A Constitutional Case for Gay Marriage
The Equal Protection Clause demands equal treatment for same-sex couples.
When liberals and conservatives argue they often talk past each other, deploying arguments that seem like winning ones to them but that the other side views as irrelevant or unimportant. So the Cato Institute has done a great service by filing a brief in Virginia's gay marriage case that makes a conservative argument for the liberal position.
Bostic v. Rainey tests the constitutionality of Virginia's amendment banning same-sex marriage. Cato is a libertarian think tank that infuriates and delights liberals and conservatives in roughly equal measure—by arguing for huge cuts in both entitlement spending and defense spending, by opposing both gun control and the war on drugs.
Many liberals contend the Constitution is a living, evolving document whose meaning changes with the changing times. Many conservatives consider this convenient sophistry by those who want to reach a certain conclusion and don't care how they get there.
Cato's brief in the Virginia case was written by Ilya Shapiro, with Elizabeth Wydra of the Constitutional Accountability Center. Filed this past Friday, it takes a conservative approach. It stresses the actual text and original intent of the Constitution, with special emphasis on the 14th Amendment.
That amendment, adopted after the Civil War, stipulates that states shall not deny "to any person . . . the equal protection of the laws." This, says Cato, effected a profound change in the nature of the Constitution, "from one that sanctioned inequality to one that prohibited it."
Notably, the equal-protection clause is not limited to "any black person" or "any straight person" but to any person, period. As one of its drafters, Rep. John Bingham, said, it insists that "all persons, whether citizens or strangers . . . have equal protection in every State in this Union in the rights of life and liberty and property."
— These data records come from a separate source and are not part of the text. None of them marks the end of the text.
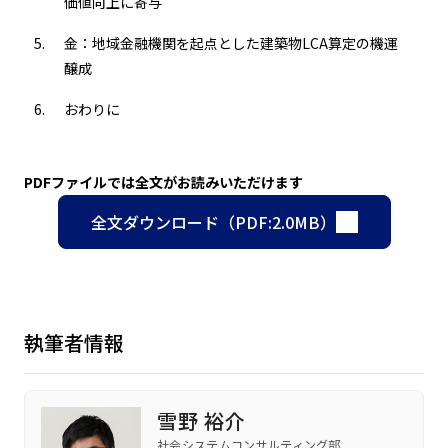
価値向上に寄与
金：地域金融機関を起点とした建築物LCA算定の機運
醸成
おわりに
PDFファイルでは全文がお読みいただけます
全文ダウンロード（PDF:2.0MB）
執筆者情報
雪野 裕介
社会システムコンサルティング部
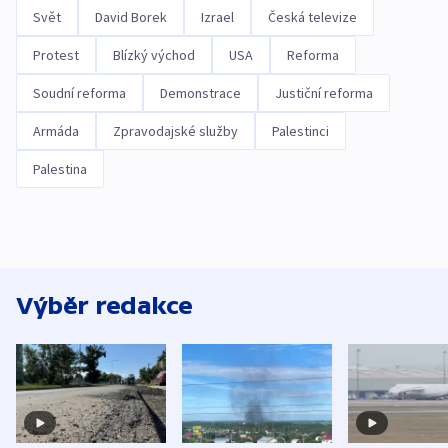
Svět
David Borek
Izrael
Česká televize
Protest
Blízký východ
USA
Reforma
Soudní reforma
Demonstrace
Justiční reforma
Armáda
Zpravodajské služby
Palestinci
Palestina
Výběr redakce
The brief goes on to argue that "the original meaning of the equal protection clause confirms" that it "applies broadly to all persons." When he introduced the amendment in the Senate, Jacob Howard—so closely associated with the amendment it sometimes was called the "Howard Amendment"— stressed that it "abolishes all class legislation in the States and does away with the injustice of subjecting one caste of persons to a code not applicable to another."
Cato's brief cites contemporary press accounts describing the amendment as invalidating "legislation hostile to any class." As the Congressional Globe put it, the amendment took away "from the states the power to make class legislation and to create inequality." Furthermore, the Supreme Court noted in 1880 that it "makes no attempt to enumerate the rights it [is] designed to protect. It speaks in general terms, and those are as comprehensive as possible."
Marriage, Cato argues, is "a basic civil right of all persons"—one the Supreme Court described in Loving v. Virginia as a "vital personal right essential to the orderly pursuit of happiness." It is not a privilege or a blessing conferred by the state, but an aspect of liberty: As Sen. Jacob Howard explained, "a slave 'had not the right to become a husband or father in the eye of the law," whereas "the attributes of a freeman according to the universal understanding of the American people" included "the right of having a family, a wife, children, home." Cato quotes an African-American soldier: "In slavery we could not have legalized marriage: now we have it."
The Supreme Court consistently has held that "choices about marriage . . . are among associational rights this Court has ranked as 'of basic importance in our society.'"
In fact, the Supreme Court has gone so far as to rule that even prison inmates, who have lost so many other rights, still retain the right to marry. "Certainly," observes Cato, "if the right to marry is so fundamental that there is no reasonable basis for denying the right to incarcerated felons, there is no basis . . . for denying that right to committed, loving, same-sex couples."
But what of tradition? Traditionally, marriage has meant the union of one man and one woman. Well, Cato retorts, "no tradition can supersede the Constitution." That is a direct quote from Justice Antonin Scalia in a 1990 case. A nice touch. Cato goes on to cite several other cases, all making the same point as Scalia did. "If a so-called tradition or history of discrimination were sufficient to justify perpetuating the discriminatory practice," writes Shapiro, "our public schools, drinking fountains, and swimming pools would still be segregated by race. . . . Carving out of the text of the 14th Amendment an exception for traditional forms of discrimination would have strangled the Equal Protection Clause in its crib."
Virginia enacted its marriage amendment specifically to prevent gays and lesbians from exercising a liberty exercised by straights. As Cato's brief makes abundantly clear, it is precisely the sort of state-imposed discrimination against a caste of people the 14th Amendment was written to prevent.